The lecture, entitled “Feeding the Nation,” addressed the legacy of enslaved Africans and African Americans in American food culture. Dean of Harvard Radcliffe Institute Tomiko Brown-Nagin later joined in conversation with Twitty and fielded audience questions.
Twitty began the discussion by addressing a central misconception of African American culinary culture.
“We have another sort of fake lore, which is, Black people's food traditions come from their lack of ownership, their lack of agency, their lack of willpower,” Twitty said. “All of that is completely not true.”
Rather, Twitty explained, enslaved African Americans in the American South replicated food traditions and staple recipes from their homelands. Twitty cited the example of dried okra, a recipe that was popular among enslaved Africans in the South but originated in West Africa.
Twitty discussed the tendency for society to construct narratives that misrepresent African American culinary history.

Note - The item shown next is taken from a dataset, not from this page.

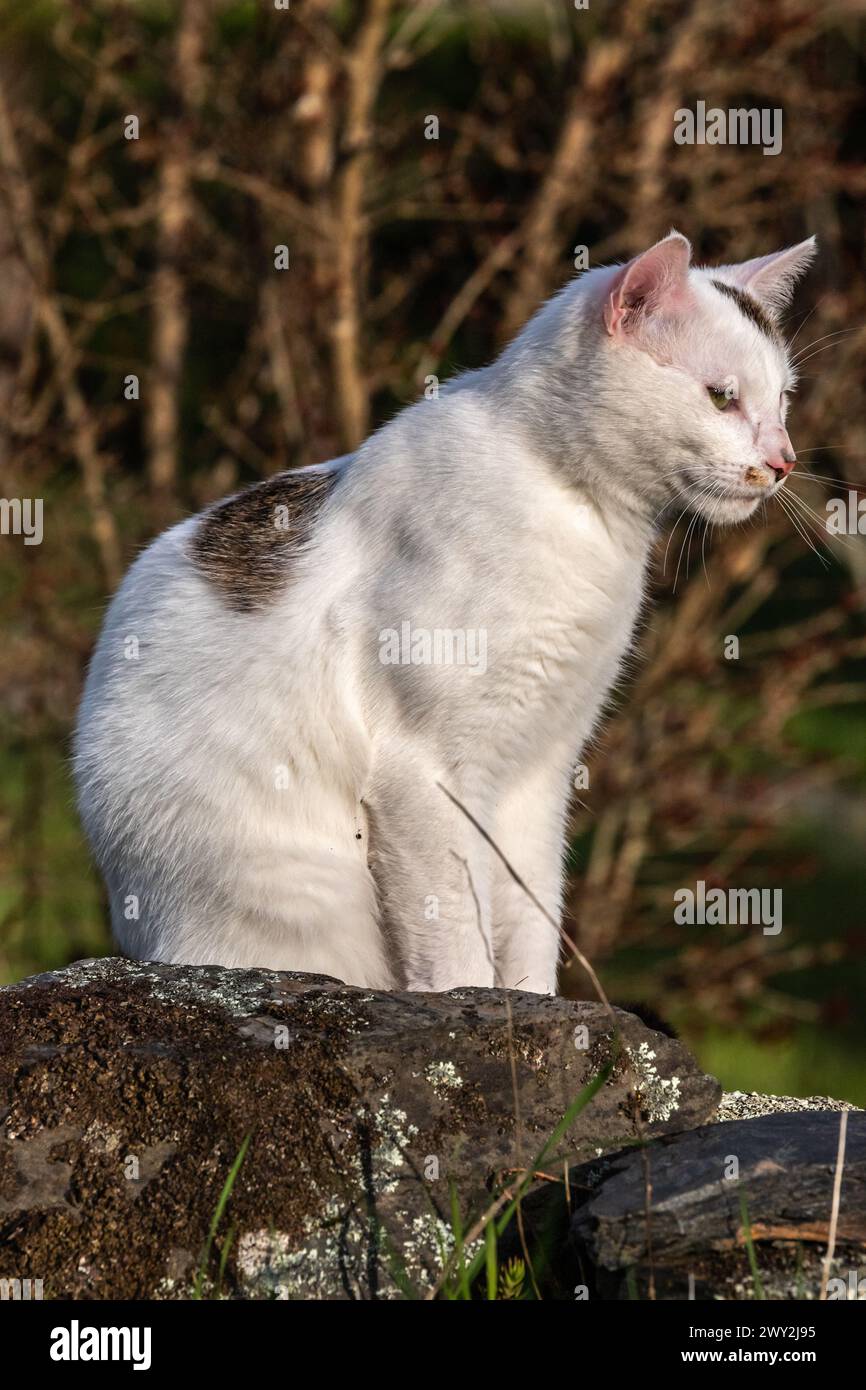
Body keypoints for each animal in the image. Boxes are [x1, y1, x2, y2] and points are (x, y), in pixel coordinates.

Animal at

“When I do my work of reconstructing and piecing back together this narrative, I found that there were so many elements that were just totally overlooked because we were so interested in attaching the narrative of how enslaved people ate, cooked, lived to a trauma narrative,” Twitty said.
Twitty also commented on the importance of his research and the obstacles that he faces as a food historian.
“As a Black person who has taken on this work for his life, to talk about our ancestors — and these are not just specimens, these are not just subjects, these are our ancestors — I know that I have to be twice as good at it to be just as good,” he said.
Twitty highlighted the need for “culinary justice” due to the “theft, erasure, and denial” that Black chefs and cooks have historically experienced.
“Our culture and our culinary tradition is at stake here,” he said.
Twitty noted that a major part of culinary justice involves properly crediting Black chefs and cooks and challenging those who have “the power, the platform, and the privilege to take [their] culture.”
He called on individuals to help document local Black food institutions, which can be forgotten through processes like gentrification and redlining.
“We really do need people to go into their family scrapbooks, find menus, find matchbooks,” Twitty said. “So we can begin to document that part of Black food history in America.”
Concluding his lecture, Twitty reiterated the significance of reclaiming and remembering African American cultural narratives.
“There is something beautiful and sustainable and spiritually purified about understanding that the culture did not die with us,” he said.